Kaoru correu para fora. A lama do pátio escureceu as meias brancas, os respingos marrons no kimono. Ela atravessou o portão e, olhando na mesma direção que Kenshin, viu pintado em vermelho, no muro do Dojo, um enorme número 4.....

Shi!!!

Kenshin, o que isso significa?!!!

Dizem as lendas que o número quatro (shi) é o número da morte, já que tem o mesmo som da palavra "morte" (shi). Na época do Bakamatsu era comum os agentes de Tokugawa pintarem esse número na porta daqueles estavam marcados para morrer. Especialmente um homem conhecido com esse mesmo nome... SHI....

E por que esse homem quer te matar? O que você fez para ele?

Eu não sei. Nunca lutei com ele..... Kaoru, eu quero que você me prometa uma coisa: não saia do Dojo, não converse com estranhos, não faça nada fora da sua rotina. Ele com certeza vai me procurar, e não quero que você se torne um alvo fácil. Não quero que nem você, nem Yahiko desobedeçam essa ordem.

Os olhos de Kenshin brilhavam

A madrugada estava silenciosa. Kaoru dormia profundamente ao lado de Kenshin. Ele se mudara para o quarto dela desde a perda do filho. As horas corriam, mas ele não dormia. Ao encontrar o 4 pintado no Dojo, se cobrava a lembrar a razão que este assassino tinha para querer atacá-lo.

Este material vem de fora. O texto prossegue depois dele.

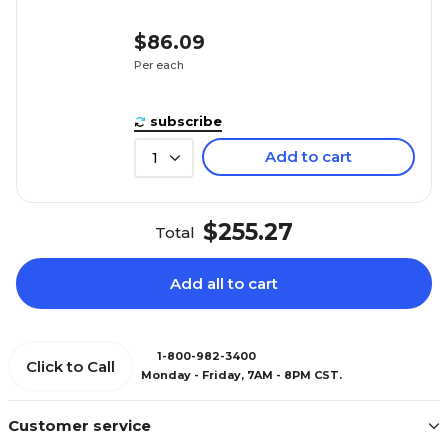
$86.09
Per each
subscribe
Add to cart
1
$255.27
Total
Add all to cart
1-800-982-3400
Click to Call
Monday - Friday, 7AM - 8PM CST.
Customer service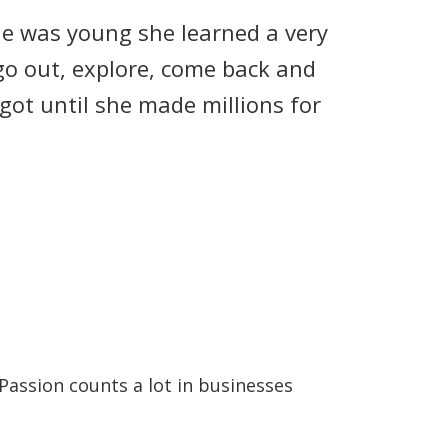
he was young she learned a very
 go out, explore, come back and
got until she made millions for
Passion counts a lot in businesses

Onze anos antes, quando ainda era hitokiri, Kenshin ouvia as estórias sobre esse SHI. Diziam que era um assassino novo, aparecera a menos de 1 ano, mas era implacável. Ninguém conhecia sua face, diziam que era como um fantasma, invisível. Antes um samurai de Edo, costumava fazer justiça como as leis de fidelidade ao shogun mandavam: executando os condenados na ponte Nihonbashi. Não se conformando com a perda do poder Tokugawa, ele se tornou um hitokiri, mas só matava a mando do shogun. Mas alguma coisa o fez enlouquecer, ele se tornou incontrolável. Matava a todos que passavam em seu caminho, não poupava nem os próprios companheiros de grupo. Até que foi pego em uma emboscada e degolado na própria ponte Nihonbashi, que ele tanto usou como palco para sua justiça mórbida. Jogaram o corpo no rio, e nunca mais se ouviu falar dele.

Ele sobreviveu....... mas por quê quer me matar?